Moen K.Shakfa: Qatar propose, avec l’aval des Etats-Unis, aux Palestiniens une paix sur mesures israéliennes


Propos recueillis par Hassan Bentaleb
Jeudi 1 Août 2013

Moen K.Shakfa: Qatar propose, avec l’aval des Etats-Unis, aux Palestiniens une paix sur mesures israéliennes
Les représentants palestiniens et israéliens ont repris, lundi 29 juillet dans la soirée, les discussions
à Washington pour entamer les négociations de paix gelés depuis près de trois ans.
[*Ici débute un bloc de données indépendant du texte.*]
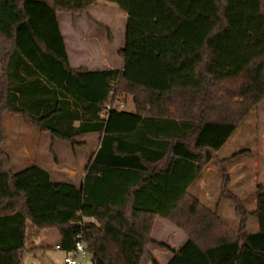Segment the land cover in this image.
Here are the masks:
<instances>
[{
    "label": "trees",
    "instance_id": "obj_1",
    "mask_svg": "<svg viewBox=\"0 0 264 264\" xmlns=\"http://www.w3.org/2000/svg\"><path fill=\"white\" fill-rule=\"evenodd\" d=\"M99 1L127 15L124 66L73 69L59 14H88ZM196 56L201 85L172 86L167 72ZM120 94L133 111L119 109ZM263 100L264 0H0V116L72 146L99 139L76 186L34 164L12 173L0 128V264H22L28 222L56 230L64 253L83 242L89 264H157L150 246L170 250L152 239L157 217L187 236L166 264H264V193L251 211L224 193L234 231L189 192Z\"/></svg>",
    "mask_w": 264,
    "mask_h": 264
},
{
    "label": "rangeland",
    "instance_id": "obj_2",
    "mask_svg": "<svg viewBox=\"0 0 264 264\" xmlns=\"http://www.w3.org/2000/svg\"><path fill=\"white\" fill-rule=\"evenodd\" d=\"M111 5L114 6V4ZM84 17L85 15L82 14L74 16L69 13L59 14V27L73 66L77 65L75 63L76 59L82 62L81 65H86L84 56L79 53L86 50L84 48L85 44L80 43L79 40V37L85 33V30L81 27ZM72 19L79 22V27L76 26L75 30L72 28ZM91 26H93L91 30H94L96 34H100L101 41L105 42L109 30L95 24H91ZM100 36H98V39ZM197 57H194L195 59H192L193 61L188 65V70H191V72H196ZM110 65L117 67V63L114 61H111ZM190 78H192L191 75ZM118 99L119 109L133 111L131 100L127 95L120 94ZM0 128L3 134L1 151L7 158V167L12 173L34 164L48 172L54 182L67 181L76 186L80 184L84 175L83 168L90 159L89 155L94 150L95 137L87 139L89 142L87 148H84L77 139L75 141L76 145L72 146L68 141L56 140L49 133L40 132L35 125L28 122L23 116L13 115L8 111L3 112L0 116ZM233 135L219 150L218 161L213 162L205 170L202 178L205 185L199 194L206 201L204 203L209 205L210 208L216 209L217 207L218 215L234 231H237L239 217L234 210L235 203L229 198L227 199L224 193L235 195L238 200H241L242 206L247 211L253 210L256 188L259 184V179L255 180V176L264 177V104L260 110L258 106L256 110L248 115L239 124ZM222 191H224L223 194ZM189 192L198 195L195 188ZM246 223L245 230L249 234L257 233L258 221L255 216H250ZM165 224L170 225L162 217L156 218L151 234L152 239L157 243L168 241L170 233ZM51 233V229L40 231L28 222L25 233L26 248L39 246L43 240L48 239L50 241L53 235ZM179 243L178 240L172 245L178 247ZM150 248L154 251H160L153 246H150ZM47 252L51 255L60 254L55 252L54 248L47 250ZM90 258V255L87 254L80 264H89ZM26 262L32 263L33 261L27 259Z\"/></svg>",
    "mask_w": 264,
    "mask_h": 264
},
{
    "label": "crops",
    "instance_id": "obj_3",
    "mask_svg": "<svg viewBox=\"0 0 264 264\" xmlns=\"http://www.w3.org/2000/svg\"><path fill=\"white\" fill-rule=\"evenodd\" d=\"M74 15H77V14H74ZM82 15H85L84 19H82L83 23L81 24V27L85 30V33L81 37H79V40H80V43L85 44L84 48H86V50H83L82 52H79V53L82 54V56H84V60H85L84 63H86V65L85 66L81 65L82 62L76 59L75 63L77 65L73 66L72 60H70L69 55L67 53L71 68L73 69L83 68L90 72L121 70L124 66V60L118 55V52L125 45V32H126V22H127L126 13L119 11L116 8V6L111 5V3H107V2L105 3L103 1H99L98 5L91 8L88 14H82ZM91 24L92 25L95 24L99 27H103L106 30H109V35L107 36L105 42L101 41L102 38L100 34H96L94 30L93 31L91 30L92 29L91 27H93L91 26ZM76 26L79 27V22L76 21L75 19H72V28L74 30ZM98 36H100L99 37L100 40L98 39ZM117 42L121 44L119 45ZM194 59L195 58H193V60ZM196 59L197 61L195 63V70L197 73L193 72L192 78L190 81H188L187 85H184L182 82H180L177 79H180L184 75L188 74L187 68H188L189 63L193 61L192 59L181 70L167 72L172 86L199 87L201 85V73L199 72V63L201 61V56H198ZM111 61L116 62L117 67L110 65ZM128 97L131 100V97L130 96ZM263 104H264V101H262V103L259 105V110L261 109ZM88 138L96 139L94 141V150L89 155L91 157L98 147V142H99L98 136L96 134L83 135V136L78 137L77 140L80 143H82L84 148H87L89 144L87 140ZM257 178L259 179V184L257 185L255 196L258 193H264V177L255 176V180ZM203 181L204 180H201L199 182V187L195 189H196V193H198V195H196L197 198L198 199L200 198L199 200L206 202L205 200L202 199L201 195L199 194V192L204 189L203 187L205 184ZM59 182H63V181H59ZM64 182H67V181H64ZM208 206L209 205H207V207ZM165 226L169 229L170 234L167 239L168 241L167 242L162 241L161 243L166 244L170 250L157 249L160 251H154V250H151L150 248L152 254L154 255L157 261V264H166L169 261V259L172 257V252H177L178 248H180L187 240L186 235L178 227L176 228L175 226L171 224L170 225L165 224ZM51 232H52L51 234L53 235L50 241L48 239L43 240L41 245L39 246H34L32 248H26L27 250H25L22 253L23 254L22 264H63V260L66 257V253H64L59 248H57L59 246V242L61 238L59 237V234L56 230H51ZM178 240L180 241L178 247H174L172 244ZM34 248H39V249H34ZM51 248H54V251L60 254L58 255L49 254L47 250H50ZM30 249H34V251H30ZM26 255H28V257H26ZM27 259L32 260L33 262L28 263L26 262Z\"/></svg>",
    "mask_w": 264,
    "mask_h": 264
},
{
    "label": "built area",
    "instance_id": "obj_4",
    "mask_svg": "<svg viewBox=\"0 0 264 264\" xmlns=\"http://www.w3.org/2000/svg\"><path fill=\"white\" fill-rule=\"evenodd\" d=\"M111 107L106 105V110ZM58 248V247H57ZM87 252H85V245L83 242H76L74 249L69 253H66V257L63 260V264H80L82 260L86 257Z\"/></svg>",
    "mask_w": 264,
    "mask_h": 264
}]
</instances>
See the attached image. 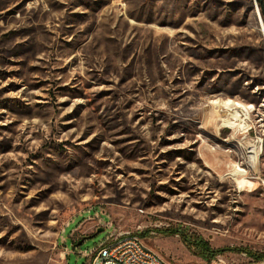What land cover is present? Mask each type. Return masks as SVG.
I'll return each instance as SVG.
<instances>
[{
    "label": "rangeland",
    "instance_id": "1",
    "mask_svg": "<svg viewBox=\"0 0 264 264\" xmlns=\"http://www.w3.org/2000/svg\"><path fill=\"white\" fill-rule=\"evenodd\" d=\"M261 23L255 0H0V264H88L111 233L258 264L236 250L264 254Z\"/></svg>",
    "mask_w": 264,
    "mask_h": 264
},
{
    "label": "built area",
    "instance_id": "2",
    "mask_svg": "<svg viewBox=\"0 0 264 264\" xmlns=\"http://www.w3.org/2000/svg\"><path fill=\"white\" fill-rule=\"evenodd\" d=\"M69 255V254H68ZM88 264H167L156 252L148 248L140 234L109 235L98 248L88 255ZM211 264H227L222 254L211 259ZM258 264H264V260Z\"/></svg>",
    "mask_w": 264,
    "mask_h": 264
},
{
    "label": "bare ground",
    "instance_id": "3",
    "mask_svg": "<svg viewBox=\"0 0 264 264\" xmlns=\"http://www.w3.org/2000/svg\"><path fill=\"white\" fill-rule=\"evenodd\" d=\"M261 33L264 35V26H262L261 23ZM218 103V102H217ZM221 107L223 110L228 112V118H231V120L238 121L240 124L238 126V131L245 129L246 121L250 119L251 117V111L249 110V107H245L244 105L232 101H227L221 103ZM238 108V114L235 112V110ZM240 108H243L244 113L240 110ZM229 119L226 118V120H223L224 123H232L228 121ZM244 123V125H242ZM261 140V139H260ZM257 141V140H256ZM260 141L249 143L247 146V153L246 155L251 159L250 164L253 170L255 171V174H261L260 173V154H259V145ZM247 157V158H248ZM238 183L241 190H244V188H247L250 183L247 181V179L238 174Z\"/></svg>",
    "mask_w": 264,
    "mask_h": 264
},
{
    "label": "trees",
    "instance_id": "4",
    "mask_svg": "<svg viewBox=\"0 0 264 264\" xmlns=\"http://www.w3.org/2000/svg\"><path fill=\"white\" fill-rule=\"evenodd\" d=\"M255 1L258 4V7L262 15V19L264 21V0H255ZM161 233L171 234V235H181V236L183 235V233L178 229L166 230ZM140 236L142 238L145 237L144 234H140ZM182 239L184 243L187 244L188 246L195 247L200 252V256L202 257V259L207 260V261H211L213 257H215L217 254L222 252V250H214L213 248L210 247L208 242H206L205 240L201 238L191 239L183 235ZM236 251L247 254L249 257L256 259L258 262L259 261L261 262L262 260H264V254H254L253 252L247 249H239Z\"/></svg>",
    "mask_w": 264,
    "mask_h": 264
},
{
    "label": "water",
    "instance_id": "5",
    "mask_svg": "<svg viewBox=\"0 0 264 264\" xmlns=\"http://www.w3.org/2000/svg\"><path fill=\"white\" fill-rule=\"evenodd\" d=\"M264 25V24H263ZM81 244V242L79 243V245Z\"/></svg>",
    "mask_w": 264,
    "mask_h": 264
}]
</instances>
Pour
y arriver, il a fallu que le secrétaire d’Etat américain, John Kerry, enchaîne les visites
en Israël et dans les Territoires palestiniens pour amener les deux parties à s’asseoir autour de la même table.
Pourtant, les Palestiniens restent sceptiques face au gouvernement
Netanyahu qui n’est pas sur le point de changer de politique, et aux Américains qui n’ont pas pris de position claire sur la colonisation.
Cependant, la direction palestinienne n’hésite pas à montrer sa bonne foi en suspendant toute démarche à adhérer
à des organisations internationales, y compris les instances judiciaires susceptibles de poursuivre Israël, comme l’accession
de la Palestine au statut d’Etat observateur à l’ONU le 29 novembre qui lui en donne
désormais le droit, le temps pour John Kerry de parvenir à des résultats. Retour sur
ces tentatives de relancer le processus de paix et la situation dans
les territoires occupées avec le journaliste palestinien connu Moen K.Shakfa qui a fait le bonheur de plusieurs
rédactions dont notament  Achark Al Awsat. Et c’est avec tout autant de bonheur qu’il a opté pour le free-lance.

 
Libé : Où en est le processus de paix israélo-palestinien? Peut-on dire qu’il est mourant ?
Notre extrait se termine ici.